"Oh, little one—your eyes—your dear eyes—your lovely hair—your smile—your arms about my neck—your whispered word in my ear—your soft cheek against mine—your laugh—your voice—your tenderness—I want it all to-night—and the Ernestine of the silences—the Ernestine who understands without knowing—helps without trying.

"Soon you will be back. That will be sunrise after long darkness.

"Good-night. It's hard to leave you—so lonesome—wanting you so. Again, good-night, dear girl for whom my arms are yearning. Bless you, sweetheart—God bless you—and does God, Himself, know what you have been to me?"

She read the last of it, as always, with sobs uncontrollable. Dr. Parkman—everything—was forgotten.

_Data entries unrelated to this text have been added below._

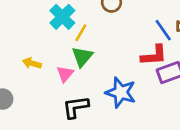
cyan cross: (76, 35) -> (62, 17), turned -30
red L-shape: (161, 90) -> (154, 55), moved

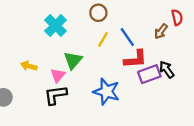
blue line: (163, 30) -> (127, 37), moved
yellow line: (81, 33) -> (103, 39), moved
black L-shape: (76, 107) -> (56, 95), moved

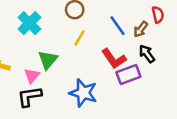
blue line: (127, 37) -> (117, 26), moved
red L-shape: (135, 59) -> (114, 59), turned 60
black arrow: (167, 70) -> (147, 54), moved

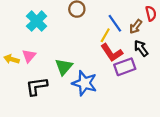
yellow line: (80, 38) -> (105, 35), moved
green triangle: (48, 60) -> (64, 67), moved
pink triangle: (32, 76) -> (29, 56), moved

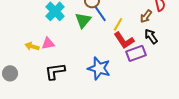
blue line: (115, 23) -> (100, 13), moved
pink triangle: (29, 56) -> (48, 43), turned 40
green triangle: (64, 67) -> (83, 20), moved

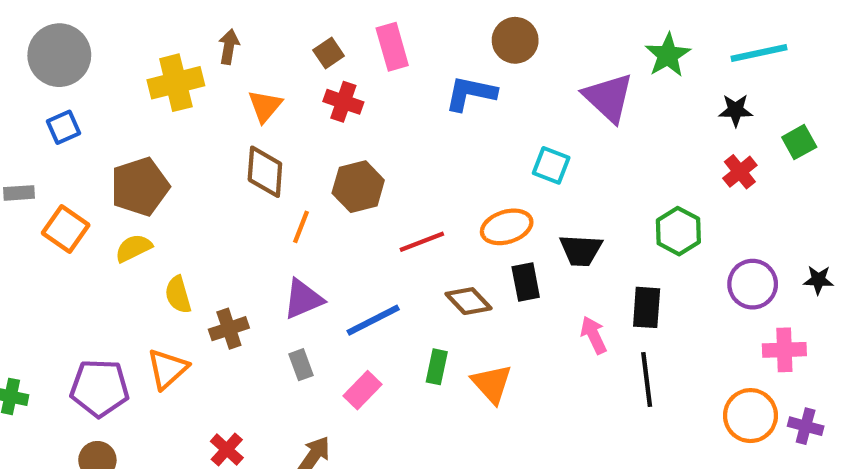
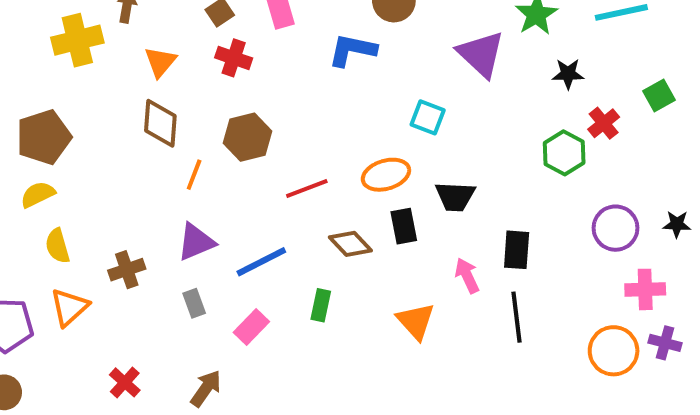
black star: (736, 110) -> (568, 74), moved
green hexagon: (678, 231) -> (564, 153), moved
yellow semicircle: (178, 295) -> (58, 246), moved
orange triangle: (492, 384) -> (416, 321), moved
purple cross: (806, 426) -> (665, 343), moved

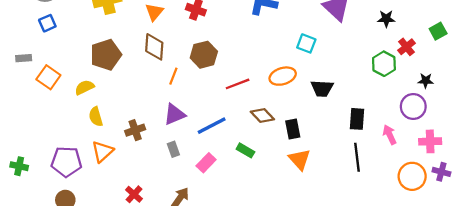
brown pentagon: (44, 137) -> (106, 55), moved
black star: (677, 224) -> (426, 81), moved
black rectangle: (404, 226) -> (293, 129), moved
pink arrow: (467, 276) -> (390, 135), moved
green rectangle: (321, 305) -> (245, 150), turned -72

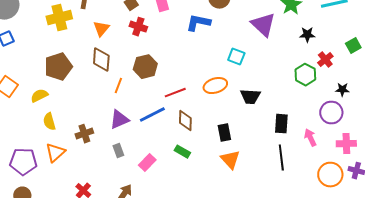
brown diamond: (262, 116) -> (185, 121), moved, turned 45
blue line: (212, 126) -> (152, 115), moved

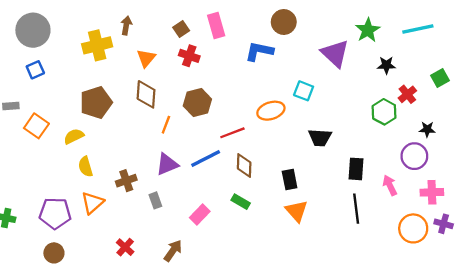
orange ellipse: (215, 86) -> (271, 111), moved
gray rectangle: (118, 151) -> (155, 200), moved

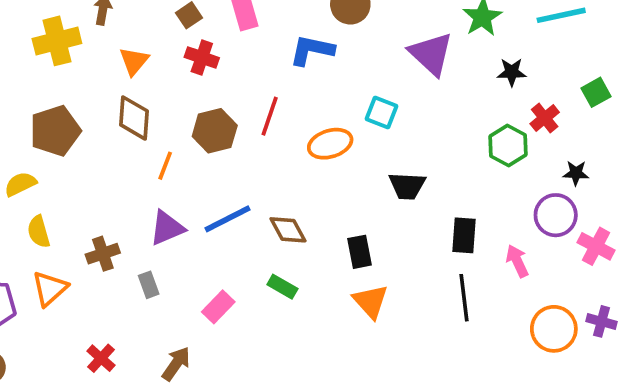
red line: (232, 133) -> (270, 116), moved, turned -50
brown diamond: (244, 165) -> (288, 230), turned -30
pink cross: (432, 192) -> (596, 246), moved, turned 30

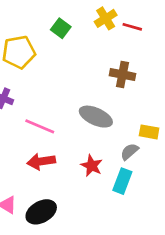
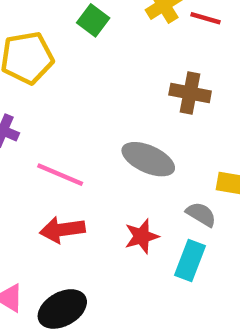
gray semicircle: (129, 152) -> (201, 214), turned 72
red star: (92, 166) -> (142, 236), turned 30

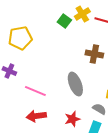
green square: (93, 20) -> (64, 21), moved
gray ellipse: (148, 159) -> (75, 84), turned 45

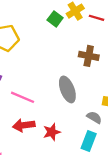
red star: (72, 119) -> (52, 132), moved

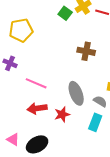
brown cross: (89, 56) -> (86, 51), moved
gray ellipse: (67, 89) -> (76, 93), moved

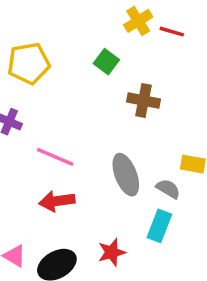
green square: (65, 13) -> (106, 62), moved
red star: (62, 114) -> (112, 252), moved

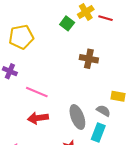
green square: (106, 62) -> (67, 23), moved
gray ellipse: (126, 175) -> (77, 117), moved

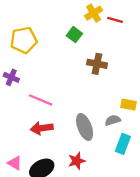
green square: (67, 23) -> (74, 35), moved
gray semicircle: (103, 111) -> (113, 120), turned -48
cyan rectangle: (98, 133) -> (123, 144), moved

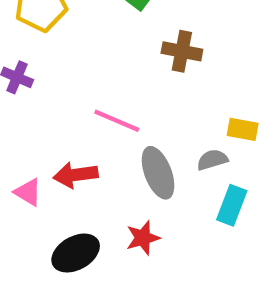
pink line: (41, 100) -> (117, 121), moved
pink triangle: (15, 163) -> (28, 192), moved

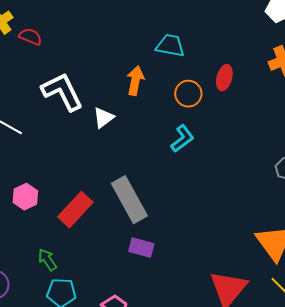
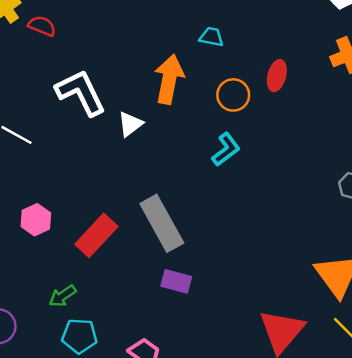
cyan trapezoid: (170, 46) -> (211, 37), size x0.7
orange arrow: (135, 81) -> (169, 79), size x1.4
green arrow: (47, 260) -> (63, 296), turned -90

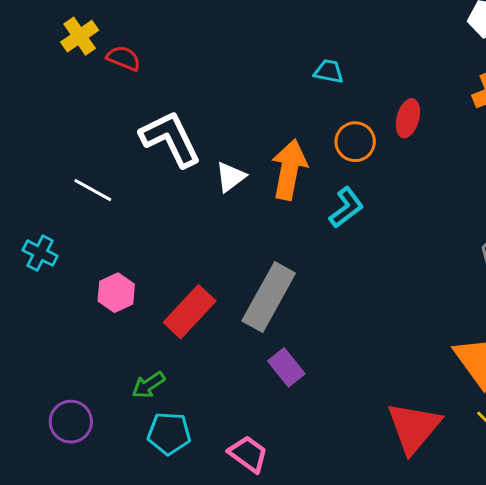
orange arrow: (169, 79) -> (289, 170), moved
gray rectangle: (162, 223) -> (269, 297), turned 58
purple rectangle: (176, 281) -> (286, 367), turned 36

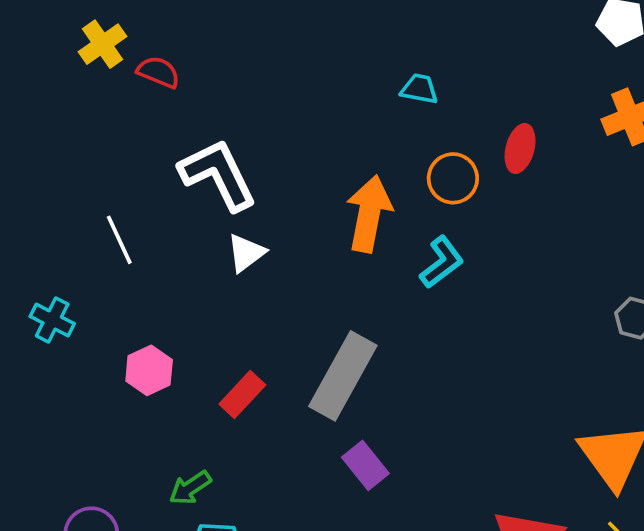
white triangle: (231, 177) -> (246, 253), moved
white line: (93, 190) -> (119, 240), turned 36
red rectangle: (190, 312) -> (242, 395), size x0.7

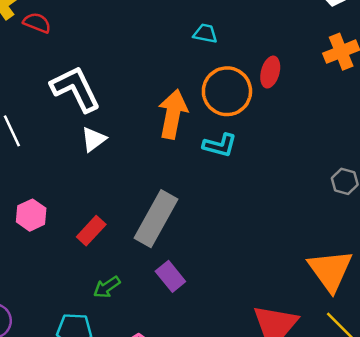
orange circle: (453, 178) -> (227, 91), size x1.5
cyan L-shape: (442, 262) -> (220, 145), turned 52
green arrow: (190, 488) -> (107, 287), moved

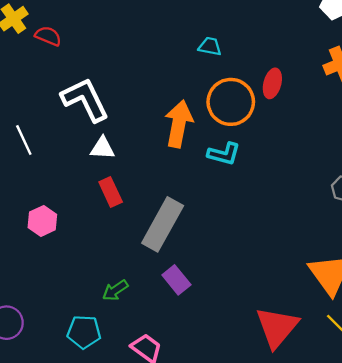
white triangle: (94, 139) -> (102, 148), turned 40
red rectangle: (91, 231) -> (111, 192), moved, turned -68

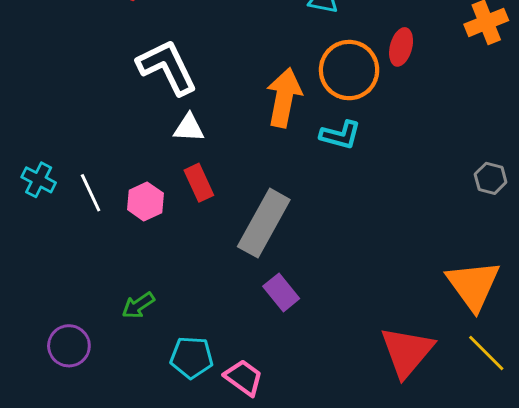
white line: (24, 140) -> (91, 193), moved
pink hexagon: (42, 221) -> (145, 201), moved
green arrow: (115, 290) -> (138, 305), moved
cyan pentagon: (84, 332) -> (192, 357), moved

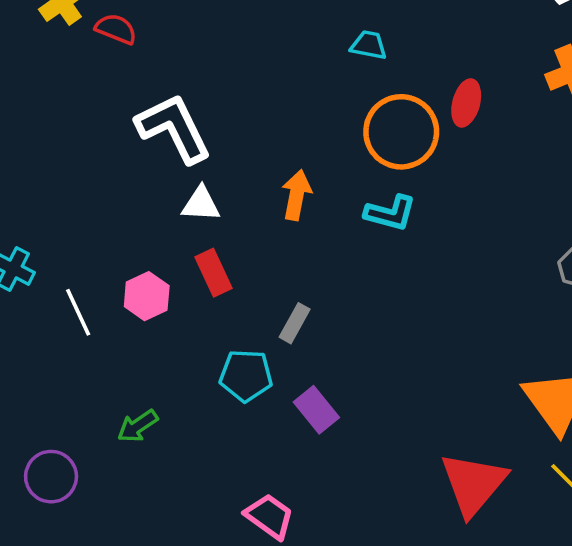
orange arrow: (284, 97) -> (297, 195), moved, size x0.7
white line: (91, 193) -> (78, 312), moved
gray rectangle: (264, 223) -> (295, 323), size x0.5
cyan pentagon: (192, 357) -> (246, 376), moved

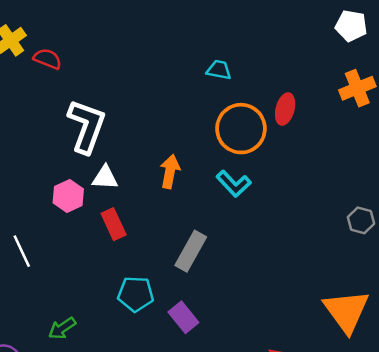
white L-shape: (174, 128) -> (87, 126), turned 46
cyan L-shape: (390, 213) -> (234, 184), turned 32
pink hexagon: (147, 296) -> (68, 196), moved
gray rectangle: (295, 323) -> (191, 251), moved, size x1.5

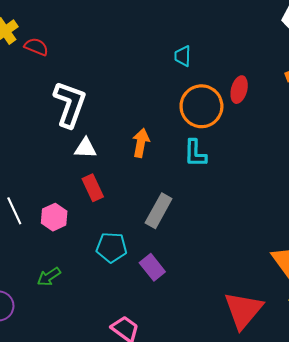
cyan trapezoid: (219, 70) -> (183, 56), turned -100
cyan L-shape: (234, 184) -> (195, 153), turned 44
pink hexagon: (68, 196) -> (54, 217), moved

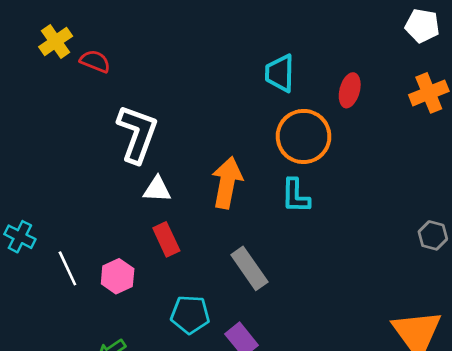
cyan trapezoid: (183, 56) -> (280, 73), size x1.4
red ellipse: (239, 90) -> (350, 90), moved
orange arrow: (141, 143) -> (227, 183), size x1.4
gray rectangle: (159, 211) -> (249, 268), turned -64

It was Karl alone in the library, longing for her, needing her—and she not there.

"Oh, Karl—Karl!" she sobbed across the black chasm of the year—"if I could only have had that hour!"

CHAPTER XLI

WHEN THE TIDE CAME IN

But the days which came then were different. Dr. Parkman had stirred her to a discontent with despair.

She had come West with Georgia and Joe. For five days they had been at this little town on the Oregon coast. Through the day and through the night she listened to the call of the sea. It stirred her strangely. At times it frightened her.

She did not know why she should have wished to come. Perhaps it was because it seemed a reaching out to the unknown. After she had known she was to go, she would awaken in the night and hear the far-off roll of the Pacific, and would lie there very still as if listening for something from the farther unknown. Her whole being was stirred—drawn—unreasoningly expectant. There were moments when she seemed to just miss something to which she was very close.